___ SOURCE DATA ___

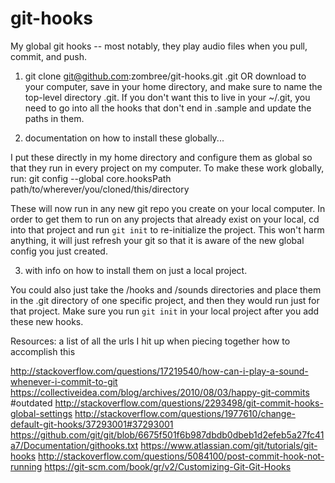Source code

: # git-hooks
My global git hooks -- most notably, they play audio files when you pull, commit, and push.

1. git clone git@github.com:zombree/git-hooks.git .git
OR download to your computer, save in your home directory, and make sure to name the top-level directory .git. If you don't want this to live in your ~/.git, you need to go into all the hooks that don't end in .sample and update the paths in them.

2. documentation on how to install these globally...

I put these directly in my home directory and configure them as global so that they run in every project on my computer.
To make these work globally, run:
git config --global core.hooksPath path/to/wherever/you/cloned/this/directory

These will now run in any new git repo you create on your local computer. In order to get them to run on any projects that already exist on your local, cd into that project and run `git init` to re-initialize the project. This won't harm anything, it will just refresh your git so that it is aware of the new global config you just created.

3. with info on how to install them on just a local project.

You could also just take the /hooks and /sounds directories and place them in the .git directory of one specific project, and then they would run just for that project. Make sure you run `git init` in your local project after you add these new hooks.


Resources: a list of all the urls I hit up when piecing together how to accomplish this

http://stackoverflow.com/questions/17219540/how-can-i-play-a-sound-whenever-i-commit-to-git
https://collectiveidea.com/blog/archives/2010/08/03/happy-git-commits
#outdated http://stackoverflow.com/questions/2293498/git-commit-hooks-global-settings
http://stackoverflow.com/questions/1977610/change-default-git-hooks/37293001#37293001
https://github.com/git/git/blob/6675f501f6b987dbdb0dbeb1d2efeb5a27fc41a7/Documentation/githooks.txt
https://www.atlassian.com/git/tutorials/git-hooks
http://stackoverflow.com/questions/5084100/post-commit-hook-not-running
https://git-scm.com/book/gr/v2/Customizing-Git-Git-Hooks
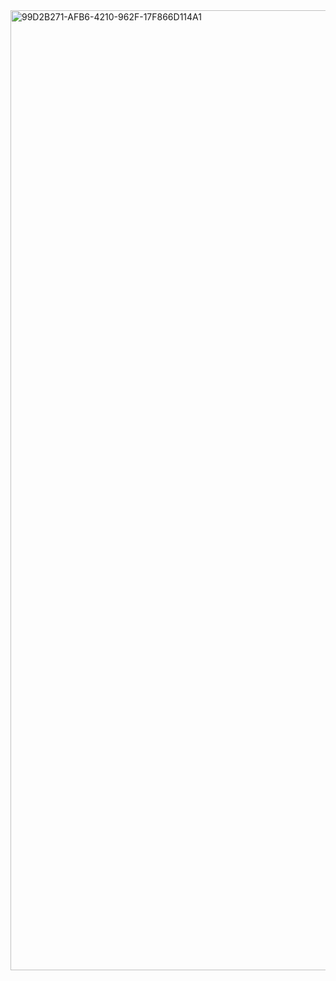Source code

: <img width="1024" height="1536" alt="99D2B271-AFB6-4210-962F-17F866D114A1" src="https://github.com/user-attachments/assets/17d02101-7cff-48cc-a6c3-961539cc8cd8" />
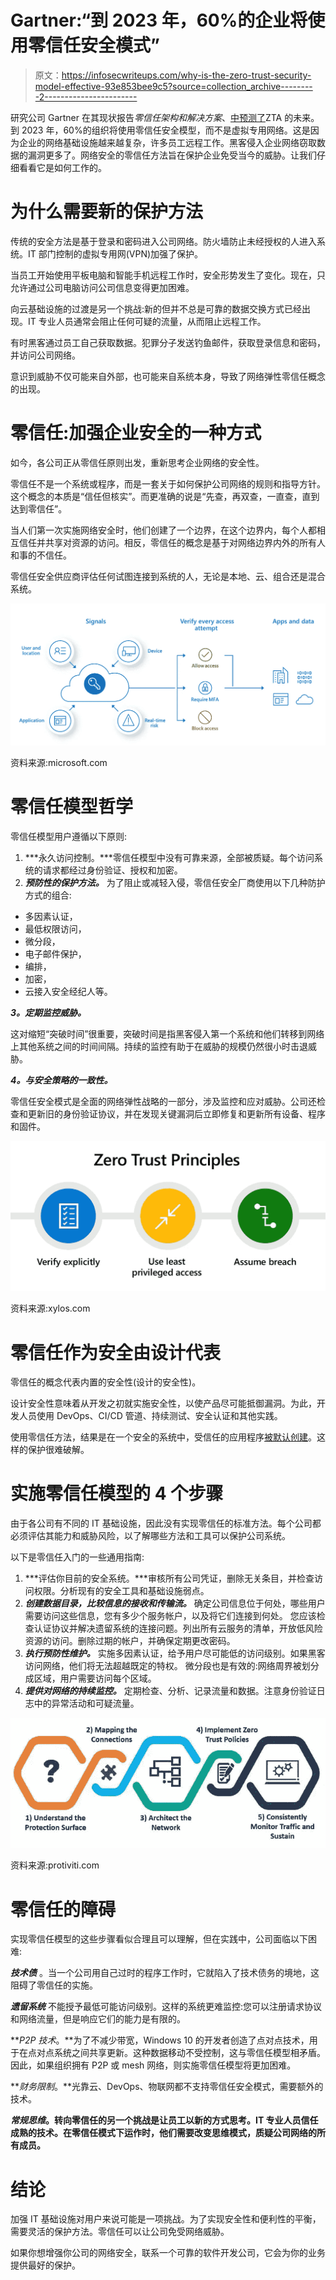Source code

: # Gartner:“到 2023 年，60%的企业将使用零信任安全模式”

> 原文：<https://infosecwriteups.com/why-is-the-zero-trust-security-model-effective-93e853bee9c5?source=collection_archive---------2----------------------->

研究公司 Gartner 在其现状报告*零信任架构和解决方案*、[中预测了](https://www.gartner.com/teamsiteanalytics/servePDF?g=/imagesrv/media-products/pdf/Qi-An-Xin/Qi-An-Xin-1-1OKONUN2.pdf)ZTA 的未来。到 2023 年，60%的组织将使用零信任安全模型，而不是虚拟专用网络。这是因为企业的网络基础设施越来越复杂，许多员工远程工作。黑客侵入企业网络窃取数据的漏洞更多了。网络安全的零信任方法旨在保护企业免受当今的威胁。让我们仔细看看它是如何工作的。

# 为什么需要新的保护方法

传统的安全方法是基于登录和密码进入公司网络。防火墙防止未经授权的人进入系统。IT 部门控制的虚拟专用网(VPN)加强了保护。

当员工开始使用平板电脑和智能手机远程工作时，安全形势发生了变化。现在，只允许通过公司电脑访问公司信息变得更加困难。

向云基础设施的过渡是另一个挑战:新的但并不总是可靠的数据交换方式已经出现。IT 专业人员通常会阻止任何可疑的流量，从而阻止远程工作。

有时黑客通过员工自己获取数据。犯罪分子发送钓鱼邮件，获取登录信息和密码，并访问公司网络。

意识到威胁不仅可能来自外部，也可能来自系统本身，导致了网络弹性零信任概念的出现。

# 零信任:加强企业安全的一种方式

如今，各公司正从零信任原则出发，重新思考企业网络的安全性。

零信任不是一个系统或程序，而是一套关于如何保护公司网络的规则和指导方针。这个概念的本质是“信任但核实”。而更准确的说是“先查，再双查，一直查，直到达到零信任”。

当人们第一次实施网络安全时，他们创建了一个边界，在这个边界内，每个人都相互信任并共享对资源的访问。相反，零信任的概念是基于对网络边界内外的所有人和事的不信任。

零信任安全供应商评估任何试图连接到系统的人，无论是本地、云、组合还是混合系统。

![](img/f0722bd07145cfc369864eb77451c631.png)

资料来源:microsoft.com

# 零信任模型哲学

零信任模型用户遵循以下原则:

1.  ***永久访问控制。***零信任模型中没有可靠来源，全部被质疑。每个访问系统的请求都经过身份验证、授权和加密。
2.  ***预防性的保护方法。*** 为了阻止或减轻入侵，零信任安全厂商使用以下几种防护方式的组合:

*   多因素认证，
*   最低权限访问，
*   微分段，
*   电子邮件保护，
*   编排，
*   加密，
*   云接入安全经纪人等。

***3。定期监控威胁。***

这对缩短“突破时间”很重要，突破时间是指黑客侵入第一个系统和他们转移到网络上其他系统之间的时间间隔。持续的监控有助于在威胁的规模仍然很小时击退威胁。

***4。与安全策略的一致性。***

零信任安全模式是全面的网络弹性战略的一部分，涉及监控和应对威胁。公司还检查和更新旧的身份验证协议，并在发现关键漏洞后立即修复和更新所有设备、程序和固件。

![](img/551bfdc9ced1b9d8fcacc03e63f111a6.png)

资料来源:xylos.com

# 零信任作为安全由设计代表

零信任的概念代表内置的安全性(设计的安全性)。

设计安全性意味着从开发之初就实施安全性，以使产品尽可能抵御漏洞。为此，开发人员使用 DevOps、CI/CD 管道、持续测试、安全认证和其他实践。

使用零信任方法，结果是在一个安全的系统中，受信任的应用程序[被默认创建](https://andersenlab.com/blueprint/mobile-application-development-timeframes)。这样的保护很难破解。

# 实施零信任模型的 4 个步骤

由于各公司有不同的 IT 基础设施，因此没有实现零信任的标准方法。每个公司都必须评估其能力和威胁风险，以了解哪些方法和工具可以保护公司系统。

以下是零信任入门的一些通用指南:

1.  ***评估你目前的安全系统。***审核所有公司凭证，删除无关条目，并检查访问权限。分析现有的安全工具和基础设施弱点。
2.  ***创建数据目录，比较信息的接收和传输流。*** 确定公司信息位于何处，哪些用户需要访问这些信息，您有多少个服务帐户，以及将它们连接到何处。
    您应该检查认证协议并解决遗留系统的连接问题。列出所有云服务的清单，开放低风险资源的访问。删除过期的帐户，并确保定期更改密码。
3.  ***执行预防性维护。*** 实施多因素认证，给予用户尽可能低的访问级别。如果黑客访问网络，他们将无法超越既定的特权。
    微分段也是有效的:网络周界被划分成区域，用户需要访问每个区域。
4.  ***提供对网络的持续监控。*** 定期检查、分析、记录流量和数据。注意身份验证日志中的异常活动和可疑流量。

![](img/e7423c298c393e4f7207a4691cd1e422.png)

资料来源:protiviti.com

# 零信任的障碍

实现零信任模型的这些步骤看似合理且可以理解，但在实践中，公司面临以下困难:

***技术债*** 。当一个公司用自己过时的程序工作时，它就陷入了技术债务的境地，这阻碍了零信任的实施。

***遗留系统*** 不能授予最低可能访问级别。这样的系统更难监控:您可以注册请求协议和网络流量，但是响应它们的能力是有限的。

***P2P 技术*。**为了不减少带宽，Windows 10 的开发者创造了点对点技术，用于在点对点系统之间共享更新。这种数据移动不受控制，这与零信任模型相矛盾。因此，如果组织拥有 P2P 或 mesh 网络，则实施零信任模型将更加困难。

***财务限制*。**光靠云、DevOps、物联网都不支持零信任安全模式，需要额外的技术。

***常规思维*。转向零信任的另一个挑战是让员工以新的方式思考。IT 专业人员信任成熟的技术。在零信任模式下运作时，他们需要改变思维模式，质疑公司网络的所有成员。**

# 结论

加强 IT 基础设施对用户来说可能是一项挑战。为了实现安全性和便利性的平衡，需要灵活的保护方法。零信任可以让公司免受网络威胁。

如果你想增强你公司的网络安全，联系一个可靠的软件开发公司，它会为你的业务提供最好的保护。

___

In the listing above, locate the line with "意识到威胁不仅可能来自外部，也可能来自系统本身，导致了网络弹性零信任概念的出现。" and the line with "使用零信任方法，结果是在一个", then extract exactly those lines and every line between them, and nothing more.

TASK OUTPUT:
意识到威胁不仅可能来自外部，也可能来自系统本身，导致了网络弹性零信任概念的出现。

# 零信任:加强企业安全的一种方式

如今，各公司正从零信任原则出发，重新思考企业网络的安全性。

零信任不是一个系统或程序，而是一套关于如何保护公司网络的规则和指导方针。这个概念的本质是“信任但核实”。而更准确的说是“先查，再双查，一直查，直到达到零信任”。

当人们第一次实施网络安全时，他们创建了一个边界，在这个边界内，每个人都相互信任并共享对资源的访问。相反，零信任的概念是基于对网络边界内外的所有人和事的不信任。

零信任安全供应商评估任何试图连接到系统的人，无论是本地、云、组合还是混合系统。

![](img/f0722bd07145cfc369864eb77451c631.png)

资料来源:microsoft.com

# 零信任模型哲学

零信任模型用户遵循以下原则:

1.  ***永久访问控制。***零信任模型中没有可靠来源，全部被质疑。每个访问系统的请求都经过身份验证、授权和加密。
2.  ***预防性的保护方法。*** 为了阻止或减轻入侵，零信任安全厂商使用以下几种防护方式的组合:

*   多因素认证，
*   最低权限访问，
*   微分段，
*   电子邮件保护，
*   编排，
*   加密，
*   云接入安全经纪人等。

***3。定期监控威胁。***

这对缩短“突破时间”很重要，突破时间是指黑客侵入第一个系统和他们转移到网络上其他系统之间的时间间隔。持续的监控有助于在威胁的规模仍然很小时击退威胁。

***4。与安全策略的一致性。***

零信任安全模式是全面的网络弹性战略的一部分，涉及监控和应对威胁。公司还检查和更新旧的身份验证协议，并在发现关键漏洞后立即修复和更新所有设备、程序和固件。

![](img/551bfdc9ced1b9d8fcacc03e63f111a6.png)

资料来源:xylos.com

# 零信任作为安全由设计代表

零信任的概念代表内置的安全性(设计的安全性)。

设计安全性意味着从开发之初就实施安全性，以使产品尽可能抵御漏洞。为此，开发人员使用 DevOps、CI/CD 管道、持续测试、安全认证和其他实践。

使用零信任方法，结果是在一个安全的系统中，受信任的应用程序[被默认创建](https://andersenlab.com/blueprint/mobile-application-development-timeframes)。这样的保护很难破解。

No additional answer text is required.